◆ Aim of the task: Output the entries verbatim, including every line.

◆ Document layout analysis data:

··········

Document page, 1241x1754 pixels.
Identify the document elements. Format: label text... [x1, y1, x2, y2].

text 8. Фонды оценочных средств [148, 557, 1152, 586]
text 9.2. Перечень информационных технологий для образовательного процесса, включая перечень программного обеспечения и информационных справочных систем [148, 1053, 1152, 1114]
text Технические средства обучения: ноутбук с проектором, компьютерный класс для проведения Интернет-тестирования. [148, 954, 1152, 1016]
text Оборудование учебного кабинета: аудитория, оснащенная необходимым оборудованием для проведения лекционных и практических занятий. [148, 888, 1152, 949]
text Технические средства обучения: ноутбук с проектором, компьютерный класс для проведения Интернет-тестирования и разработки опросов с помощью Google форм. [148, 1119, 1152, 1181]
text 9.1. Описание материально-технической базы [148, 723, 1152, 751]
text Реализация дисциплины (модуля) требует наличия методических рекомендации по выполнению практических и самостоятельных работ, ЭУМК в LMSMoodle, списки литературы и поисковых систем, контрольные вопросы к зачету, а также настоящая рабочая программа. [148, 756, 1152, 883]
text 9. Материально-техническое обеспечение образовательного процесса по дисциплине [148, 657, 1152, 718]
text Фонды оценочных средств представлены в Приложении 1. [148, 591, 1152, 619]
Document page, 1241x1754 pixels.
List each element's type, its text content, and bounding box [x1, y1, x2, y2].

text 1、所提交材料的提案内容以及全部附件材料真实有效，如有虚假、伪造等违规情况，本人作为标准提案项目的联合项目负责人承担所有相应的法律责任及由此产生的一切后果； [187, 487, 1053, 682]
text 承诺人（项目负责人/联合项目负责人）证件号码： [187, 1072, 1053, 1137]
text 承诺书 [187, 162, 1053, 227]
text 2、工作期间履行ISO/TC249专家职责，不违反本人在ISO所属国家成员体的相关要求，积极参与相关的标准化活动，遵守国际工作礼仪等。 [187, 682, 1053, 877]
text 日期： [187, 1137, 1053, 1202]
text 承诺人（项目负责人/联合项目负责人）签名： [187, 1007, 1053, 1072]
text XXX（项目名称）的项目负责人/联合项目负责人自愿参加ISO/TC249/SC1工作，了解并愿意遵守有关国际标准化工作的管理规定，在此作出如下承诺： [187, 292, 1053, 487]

··········

◆ Output for this exercise:
Document page, 1241x1754 pixels.
Identify the document elements. Format: label text... [x1, y1, x2, y2].

text 8. Фонды оценочных средств [148, 557, 1152, 586]
text 9.2. Перечень информационных технологий для образовательного процесса, включая перечень программного обеспечения и информационных справочных систем [148, 1053, 1152, 1114]
text Технические средства обучения: ноутбук с проектором, компьютерный класс для проведения Интернет-тестирования. [148, 954, 1152, 1016]
text Оборудование учебного кабинета: аудитория, оснащенная необходимым оборудованием для проведения лекционных и практических занятий. [148, 888, 1152, 949]
text Технические средства обучения: ноутбук с проектором, компьютерный класс для проведения Интернет-тестирования и разработки опросов с помощью Google форм. [148, 1119, 1152, 1181]
text 9.1. Описание материально-технической базы [148, 723, 1152, 751]
text Реализация дисциплины (модуля) требует наличия методических рекомендации по выполнению практических и самостоятельных работ, ЭУМК в LMSMoodle, списки литературы и поисковых систем, контрольные вопросы к зачету, а также настоящая рабочая программа. [148, 756, 1152, 883]
text 9. Материально-техническое обеспечение образовательного процесса по дисциплине [148, 657, 1152, 718]
text Фонды оценочных средств представлены в Приложении 1. [148, 591, 1152, 619]
Document page, 1241x1754 pixels.
List each element's type, its text content, and bounding box [x1, y1, x2, y2].

text 1、所提交材料的提案内容以及全部附件材料真实有效，如有虚假、伪造等违规情况，本人作为标准提案项目的联合项目负责人承担所有相应的法律责任及由此产生的一切后果； [187, 487, 1053, 682]
text 承诺人（项目负责人/联合项目负责人）证件号码： [187, 1072, 1053, 1137]
text 承诺书 [187, 162, 1053, 227]
text 2、工作期间履行ISO/TC249专家职责，不违反本人在ISO所属国家成员体的相关要求，积极参与相关的标准化活动，遵守国际工作礼仪等。 [187, 682, 1053, 877]
text 日期： [187, 1137, 1053, 1202]
text 承诺人（项目负责人/联合项目负责人）签名： [187, 1007, 1053, 1072]
text XXX（项目名称）的项目负责人/联合项目负责人自愿参加ISO/TC249/SC1工作，了解并愿意遵守有关国际标准化工作的管理规定，在此作出如下承诺： [187, 292, 1053, 487]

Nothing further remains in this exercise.